Standpunkt Präsident Johannes Steinhart: Trägheitsgesetz

25.06.2025 | Aktuelles aus der ÖÄK

Ein ruhender Körper bleibt in Ruhe, wenn keine äußeren Kräfte auf ihn einwirken, sagt das 1. Newtonsche Gesetz. In den vergangenen Wochen haben immer mehr Partner im Gesundheitswesen, Ökonomen und auch Medien begonnen, die Finanzgebarung der Österreichischen Gesundheitskasse kritisch zu hinterfragen. Langsam, sehr langsam, setzte sich in der Folge innerhalb der ÖGK ein gewisser Reflexionsprozess in Gang und man begann dort, auch einige innere Abläufe auf den Prüfstand zu stellen. Leider scheuen die ÖGK-Funktionäre aber immer noch davor zurück, an den großen Stellschrauben zu drehen, die eine nachhaltige Problemlösung bewirken würden. Stattdessen ergeht man sich in Rechtfertigungen, Scheindebatten und Nebelgranaten. Dass intern darüber diskutiert wird, wie oft die Fenster der Bürotürme geputzt werden, ist ein netter Ansatz, aber letztendlich ebenso wie die Debatten über MR/CT-Untersuchungen oder Physiotherapien nur ein kleines Pflaster auf eine klaffende Wunde. Zeitgleich arbeiten die ÖGK-Funktionäre weiter am Aufbau teurer Parallelstrukturen und weiterer defizitärer Ambulatorien.

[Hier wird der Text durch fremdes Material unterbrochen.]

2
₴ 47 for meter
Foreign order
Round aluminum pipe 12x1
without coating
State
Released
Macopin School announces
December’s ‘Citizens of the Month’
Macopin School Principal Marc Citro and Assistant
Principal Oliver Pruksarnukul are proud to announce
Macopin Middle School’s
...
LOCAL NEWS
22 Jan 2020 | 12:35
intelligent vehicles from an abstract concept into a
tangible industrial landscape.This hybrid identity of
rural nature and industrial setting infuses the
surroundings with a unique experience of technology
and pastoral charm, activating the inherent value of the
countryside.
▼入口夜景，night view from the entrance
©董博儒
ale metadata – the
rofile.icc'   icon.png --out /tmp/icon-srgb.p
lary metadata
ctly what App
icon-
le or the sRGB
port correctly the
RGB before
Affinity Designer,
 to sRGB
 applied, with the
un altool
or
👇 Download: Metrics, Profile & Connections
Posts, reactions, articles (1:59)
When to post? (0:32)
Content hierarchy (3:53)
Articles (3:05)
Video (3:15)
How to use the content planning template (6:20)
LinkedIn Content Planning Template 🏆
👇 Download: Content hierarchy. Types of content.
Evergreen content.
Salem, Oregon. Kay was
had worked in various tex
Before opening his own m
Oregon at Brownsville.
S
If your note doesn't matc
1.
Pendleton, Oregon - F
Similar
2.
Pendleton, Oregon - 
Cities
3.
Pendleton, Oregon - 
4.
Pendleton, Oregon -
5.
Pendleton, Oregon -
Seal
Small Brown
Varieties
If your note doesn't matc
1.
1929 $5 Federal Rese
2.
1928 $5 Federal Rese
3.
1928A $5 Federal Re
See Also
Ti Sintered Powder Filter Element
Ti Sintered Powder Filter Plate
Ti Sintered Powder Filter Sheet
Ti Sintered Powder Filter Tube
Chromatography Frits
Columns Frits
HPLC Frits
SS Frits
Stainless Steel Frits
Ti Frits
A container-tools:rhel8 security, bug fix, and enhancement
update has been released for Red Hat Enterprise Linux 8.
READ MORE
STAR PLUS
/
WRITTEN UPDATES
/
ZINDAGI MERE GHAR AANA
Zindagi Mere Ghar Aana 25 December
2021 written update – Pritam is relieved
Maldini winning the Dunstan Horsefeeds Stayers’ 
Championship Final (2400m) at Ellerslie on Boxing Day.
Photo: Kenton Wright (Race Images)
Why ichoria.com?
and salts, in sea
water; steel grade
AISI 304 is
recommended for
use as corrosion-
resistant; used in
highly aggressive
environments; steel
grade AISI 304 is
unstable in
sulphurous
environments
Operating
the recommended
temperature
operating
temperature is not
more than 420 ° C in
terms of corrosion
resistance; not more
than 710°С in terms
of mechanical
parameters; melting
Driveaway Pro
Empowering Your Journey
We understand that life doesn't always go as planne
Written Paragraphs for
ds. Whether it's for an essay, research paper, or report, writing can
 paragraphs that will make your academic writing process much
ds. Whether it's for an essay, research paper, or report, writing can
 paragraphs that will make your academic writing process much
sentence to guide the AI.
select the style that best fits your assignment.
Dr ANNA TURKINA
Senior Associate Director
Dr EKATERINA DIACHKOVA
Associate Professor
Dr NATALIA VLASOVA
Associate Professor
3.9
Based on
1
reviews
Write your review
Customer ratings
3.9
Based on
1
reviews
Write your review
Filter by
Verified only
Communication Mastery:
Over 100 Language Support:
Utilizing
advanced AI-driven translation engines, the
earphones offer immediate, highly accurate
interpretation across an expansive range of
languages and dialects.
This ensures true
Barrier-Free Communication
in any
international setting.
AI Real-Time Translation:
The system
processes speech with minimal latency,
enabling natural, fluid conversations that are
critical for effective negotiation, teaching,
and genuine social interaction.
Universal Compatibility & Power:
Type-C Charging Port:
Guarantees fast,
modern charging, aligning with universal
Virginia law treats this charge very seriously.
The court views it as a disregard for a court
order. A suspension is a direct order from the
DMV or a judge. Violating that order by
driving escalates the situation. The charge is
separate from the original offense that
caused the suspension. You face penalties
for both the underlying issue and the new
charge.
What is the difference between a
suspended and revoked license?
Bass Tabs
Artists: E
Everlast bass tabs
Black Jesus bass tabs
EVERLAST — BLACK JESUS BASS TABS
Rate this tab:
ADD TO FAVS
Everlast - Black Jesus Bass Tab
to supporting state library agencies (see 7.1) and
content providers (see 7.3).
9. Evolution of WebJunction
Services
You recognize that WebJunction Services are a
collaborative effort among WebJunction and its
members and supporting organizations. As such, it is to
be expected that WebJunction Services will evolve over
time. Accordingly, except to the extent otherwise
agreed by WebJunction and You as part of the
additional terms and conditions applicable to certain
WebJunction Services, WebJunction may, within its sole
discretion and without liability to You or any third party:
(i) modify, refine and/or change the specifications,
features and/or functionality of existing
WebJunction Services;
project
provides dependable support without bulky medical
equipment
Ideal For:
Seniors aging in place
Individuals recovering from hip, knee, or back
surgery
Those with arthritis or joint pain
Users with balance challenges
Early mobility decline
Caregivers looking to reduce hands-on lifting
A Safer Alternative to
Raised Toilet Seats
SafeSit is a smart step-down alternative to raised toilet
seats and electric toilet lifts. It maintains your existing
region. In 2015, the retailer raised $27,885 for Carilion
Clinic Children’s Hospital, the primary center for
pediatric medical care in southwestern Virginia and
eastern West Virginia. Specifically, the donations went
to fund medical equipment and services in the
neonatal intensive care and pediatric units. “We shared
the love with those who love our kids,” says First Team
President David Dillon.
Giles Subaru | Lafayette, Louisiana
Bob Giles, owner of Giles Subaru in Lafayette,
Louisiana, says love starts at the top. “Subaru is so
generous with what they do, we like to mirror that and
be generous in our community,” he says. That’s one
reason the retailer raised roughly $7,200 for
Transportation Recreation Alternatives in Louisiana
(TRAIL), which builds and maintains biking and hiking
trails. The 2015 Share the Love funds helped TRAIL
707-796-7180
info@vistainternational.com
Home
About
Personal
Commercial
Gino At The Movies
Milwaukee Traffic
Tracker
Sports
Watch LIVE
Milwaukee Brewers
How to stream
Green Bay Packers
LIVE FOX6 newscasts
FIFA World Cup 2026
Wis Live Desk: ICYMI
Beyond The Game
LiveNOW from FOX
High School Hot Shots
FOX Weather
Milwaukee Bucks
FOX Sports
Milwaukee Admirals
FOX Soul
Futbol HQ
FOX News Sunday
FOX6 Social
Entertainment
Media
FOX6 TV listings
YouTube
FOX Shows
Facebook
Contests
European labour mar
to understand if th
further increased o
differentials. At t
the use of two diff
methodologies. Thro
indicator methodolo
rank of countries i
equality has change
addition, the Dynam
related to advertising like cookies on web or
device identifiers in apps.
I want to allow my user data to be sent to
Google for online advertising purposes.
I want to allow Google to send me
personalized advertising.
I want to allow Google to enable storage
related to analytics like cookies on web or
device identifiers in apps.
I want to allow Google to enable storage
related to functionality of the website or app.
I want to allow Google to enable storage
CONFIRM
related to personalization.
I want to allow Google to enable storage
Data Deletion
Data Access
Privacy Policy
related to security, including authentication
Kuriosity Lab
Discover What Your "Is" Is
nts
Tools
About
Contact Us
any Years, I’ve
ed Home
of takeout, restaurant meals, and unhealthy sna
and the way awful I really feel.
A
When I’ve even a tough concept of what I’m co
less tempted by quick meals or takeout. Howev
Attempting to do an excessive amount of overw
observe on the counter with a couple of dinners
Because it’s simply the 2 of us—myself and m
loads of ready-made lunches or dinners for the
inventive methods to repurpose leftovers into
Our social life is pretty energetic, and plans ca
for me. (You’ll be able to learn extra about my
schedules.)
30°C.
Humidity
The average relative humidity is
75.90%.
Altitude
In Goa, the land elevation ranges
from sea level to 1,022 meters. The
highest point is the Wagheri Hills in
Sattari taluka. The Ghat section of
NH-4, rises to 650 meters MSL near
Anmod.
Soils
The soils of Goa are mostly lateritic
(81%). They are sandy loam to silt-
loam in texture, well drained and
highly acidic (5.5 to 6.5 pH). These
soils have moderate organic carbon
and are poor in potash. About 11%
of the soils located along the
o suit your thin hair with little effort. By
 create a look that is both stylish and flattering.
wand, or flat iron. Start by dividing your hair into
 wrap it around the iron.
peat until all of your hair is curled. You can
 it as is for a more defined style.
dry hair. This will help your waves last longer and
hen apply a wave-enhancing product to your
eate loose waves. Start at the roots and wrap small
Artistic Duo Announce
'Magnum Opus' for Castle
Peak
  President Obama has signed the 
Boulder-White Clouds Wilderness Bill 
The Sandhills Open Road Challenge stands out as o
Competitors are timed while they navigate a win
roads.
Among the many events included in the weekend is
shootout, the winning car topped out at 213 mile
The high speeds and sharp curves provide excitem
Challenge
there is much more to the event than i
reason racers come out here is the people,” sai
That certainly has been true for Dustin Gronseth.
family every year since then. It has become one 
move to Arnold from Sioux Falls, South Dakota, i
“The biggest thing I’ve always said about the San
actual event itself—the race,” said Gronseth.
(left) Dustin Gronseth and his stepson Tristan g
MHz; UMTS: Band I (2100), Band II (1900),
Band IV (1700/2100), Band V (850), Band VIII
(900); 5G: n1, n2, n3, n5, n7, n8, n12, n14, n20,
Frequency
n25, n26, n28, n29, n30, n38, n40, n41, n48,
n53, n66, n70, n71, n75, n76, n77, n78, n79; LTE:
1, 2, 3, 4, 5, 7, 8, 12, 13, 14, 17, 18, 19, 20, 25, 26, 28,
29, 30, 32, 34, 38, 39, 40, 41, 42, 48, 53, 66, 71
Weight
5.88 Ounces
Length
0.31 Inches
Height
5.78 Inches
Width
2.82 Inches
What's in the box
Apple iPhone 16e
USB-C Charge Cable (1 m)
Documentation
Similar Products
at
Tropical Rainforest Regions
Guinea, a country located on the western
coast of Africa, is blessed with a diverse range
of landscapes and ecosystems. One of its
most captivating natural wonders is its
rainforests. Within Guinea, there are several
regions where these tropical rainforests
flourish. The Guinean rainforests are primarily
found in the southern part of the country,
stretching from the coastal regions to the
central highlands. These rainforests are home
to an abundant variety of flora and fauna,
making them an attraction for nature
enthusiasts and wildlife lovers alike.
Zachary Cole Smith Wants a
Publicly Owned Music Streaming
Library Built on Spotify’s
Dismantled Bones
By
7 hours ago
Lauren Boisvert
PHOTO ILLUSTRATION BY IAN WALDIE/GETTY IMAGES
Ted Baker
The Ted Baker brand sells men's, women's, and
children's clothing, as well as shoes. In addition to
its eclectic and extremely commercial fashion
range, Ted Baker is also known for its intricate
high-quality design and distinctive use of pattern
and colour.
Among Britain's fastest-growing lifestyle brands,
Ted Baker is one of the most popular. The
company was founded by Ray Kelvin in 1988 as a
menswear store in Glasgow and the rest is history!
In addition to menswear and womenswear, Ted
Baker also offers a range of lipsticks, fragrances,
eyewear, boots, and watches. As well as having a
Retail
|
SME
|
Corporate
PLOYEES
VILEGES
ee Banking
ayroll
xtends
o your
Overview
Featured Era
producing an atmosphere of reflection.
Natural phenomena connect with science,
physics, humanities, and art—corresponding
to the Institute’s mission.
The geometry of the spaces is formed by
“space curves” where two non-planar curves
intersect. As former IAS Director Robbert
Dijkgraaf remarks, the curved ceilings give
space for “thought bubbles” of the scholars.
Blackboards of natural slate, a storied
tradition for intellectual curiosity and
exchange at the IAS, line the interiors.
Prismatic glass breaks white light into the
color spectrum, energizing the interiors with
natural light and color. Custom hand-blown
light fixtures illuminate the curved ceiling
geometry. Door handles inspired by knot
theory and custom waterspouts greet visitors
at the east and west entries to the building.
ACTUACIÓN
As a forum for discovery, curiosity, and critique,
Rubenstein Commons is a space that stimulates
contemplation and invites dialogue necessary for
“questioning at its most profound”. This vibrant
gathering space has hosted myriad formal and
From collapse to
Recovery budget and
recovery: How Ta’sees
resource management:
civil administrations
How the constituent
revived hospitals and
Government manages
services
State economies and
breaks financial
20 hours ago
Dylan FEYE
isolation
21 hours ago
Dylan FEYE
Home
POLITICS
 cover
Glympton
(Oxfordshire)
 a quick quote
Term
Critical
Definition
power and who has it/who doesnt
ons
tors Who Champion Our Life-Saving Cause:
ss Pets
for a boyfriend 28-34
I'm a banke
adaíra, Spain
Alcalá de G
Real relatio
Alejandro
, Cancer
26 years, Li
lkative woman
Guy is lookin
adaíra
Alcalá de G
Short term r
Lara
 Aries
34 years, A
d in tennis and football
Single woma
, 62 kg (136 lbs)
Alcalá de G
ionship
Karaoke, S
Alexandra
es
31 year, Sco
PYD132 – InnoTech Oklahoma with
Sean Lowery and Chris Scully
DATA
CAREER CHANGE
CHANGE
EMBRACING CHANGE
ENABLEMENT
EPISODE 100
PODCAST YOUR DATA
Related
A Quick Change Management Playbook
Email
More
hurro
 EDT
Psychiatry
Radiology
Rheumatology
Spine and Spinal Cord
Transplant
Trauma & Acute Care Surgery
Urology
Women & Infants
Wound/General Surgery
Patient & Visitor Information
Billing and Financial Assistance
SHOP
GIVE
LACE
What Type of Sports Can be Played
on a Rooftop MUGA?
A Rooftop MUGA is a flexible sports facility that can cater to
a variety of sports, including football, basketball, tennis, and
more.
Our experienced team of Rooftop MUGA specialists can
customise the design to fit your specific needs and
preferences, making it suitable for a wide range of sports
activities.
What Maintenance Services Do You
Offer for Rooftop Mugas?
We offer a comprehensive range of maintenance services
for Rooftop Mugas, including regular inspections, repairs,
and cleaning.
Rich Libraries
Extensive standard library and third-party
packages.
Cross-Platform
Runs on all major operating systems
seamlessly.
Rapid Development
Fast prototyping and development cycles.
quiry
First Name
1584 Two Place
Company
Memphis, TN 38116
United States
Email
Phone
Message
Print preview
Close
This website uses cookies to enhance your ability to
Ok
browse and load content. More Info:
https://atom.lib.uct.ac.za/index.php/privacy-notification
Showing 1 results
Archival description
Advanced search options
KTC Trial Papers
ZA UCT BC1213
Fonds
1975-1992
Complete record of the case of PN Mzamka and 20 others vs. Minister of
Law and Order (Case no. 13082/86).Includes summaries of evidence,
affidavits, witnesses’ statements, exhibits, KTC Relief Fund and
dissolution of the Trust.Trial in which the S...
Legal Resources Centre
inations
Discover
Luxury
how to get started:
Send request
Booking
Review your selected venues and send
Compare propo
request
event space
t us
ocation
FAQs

Das ist gelinde gesagt irritierend für alle, denen das solidarische Gesundheitssystem und die Finanzierung der wichtigen Säule ÖGK am Herzen liegt. Allzu groß scheint das Problembewusstsein leider noch nicht zu sein.

Mit der vom Bund angekündigten Finanzspritze sollte es der ÖGK nun möglich sein, endlich wieder die Verhandlungen aufzunehmen, die in manchen Bundesländern schon seit Monaten stillstehen. Aber ohne große Reformen und die Umsetzung von Synergieeffekten ist die Gefahr groß, dass wir in zwei Jahren wieder beim Status quo ankommen und die ÖGK-Finanzierung wieder in Frage steht. Wir werden daher nicht müde werden, diese Reformen einzufordern – im Sinne unserer Patientinnen und Patienten und auch im Sinne der Leistungserbringer im System.